- Required work
Locate each line in the data that contains the string "scientific", and copy every such line in full.

- Stored entries
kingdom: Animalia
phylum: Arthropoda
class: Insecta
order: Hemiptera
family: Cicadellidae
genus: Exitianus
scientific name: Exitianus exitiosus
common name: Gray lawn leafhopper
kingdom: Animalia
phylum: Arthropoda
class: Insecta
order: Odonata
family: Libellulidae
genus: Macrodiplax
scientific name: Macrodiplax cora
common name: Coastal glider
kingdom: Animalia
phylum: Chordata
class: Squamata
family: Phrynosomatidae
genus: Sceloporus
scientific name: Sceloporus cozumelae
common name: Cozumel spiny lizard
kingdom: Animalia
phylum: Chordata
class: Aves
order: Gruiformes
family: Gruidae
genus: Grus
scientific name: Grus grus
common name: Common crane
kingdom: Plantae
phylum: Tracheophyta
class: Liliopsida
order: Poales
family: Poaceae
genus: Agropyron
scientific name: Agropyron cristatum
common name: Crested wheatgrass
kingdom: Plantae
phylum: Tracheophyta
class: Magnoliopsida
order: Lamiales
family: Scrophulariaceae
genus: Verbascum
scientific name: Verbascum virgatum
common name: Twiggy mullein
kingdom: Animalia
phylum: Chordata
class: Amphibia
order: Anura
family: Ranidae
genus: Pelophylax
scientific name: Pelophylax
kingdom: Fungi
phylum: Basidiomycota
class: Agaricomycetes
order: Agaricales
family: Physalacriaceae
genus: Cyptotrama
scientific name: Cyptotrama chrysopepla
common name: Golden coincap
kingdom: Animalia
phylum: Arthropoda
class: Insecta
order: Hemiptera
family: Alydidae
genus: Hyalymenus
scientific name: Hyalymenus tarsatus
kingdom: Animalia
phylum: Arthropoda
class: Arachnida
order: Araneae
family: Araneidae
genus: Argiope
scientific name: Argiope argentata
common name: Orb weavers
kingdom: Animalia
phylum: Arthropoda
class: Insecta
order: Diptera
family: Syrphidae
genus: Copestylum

- Task answer
scientific name: Exitianus exitiosus
scientific name: Macrodiplax cora
scientific name: Sceloporus cozumelae
scientific name: Grus grus
scientific name: Agropyron cristatum
scientific name: Verbascum virgatum
scientific name: Pelophylax
scientific name: Cyptotrama chrysopepla
scientific name: Hyalymenus tarsatus
scientific name: Argiope argentata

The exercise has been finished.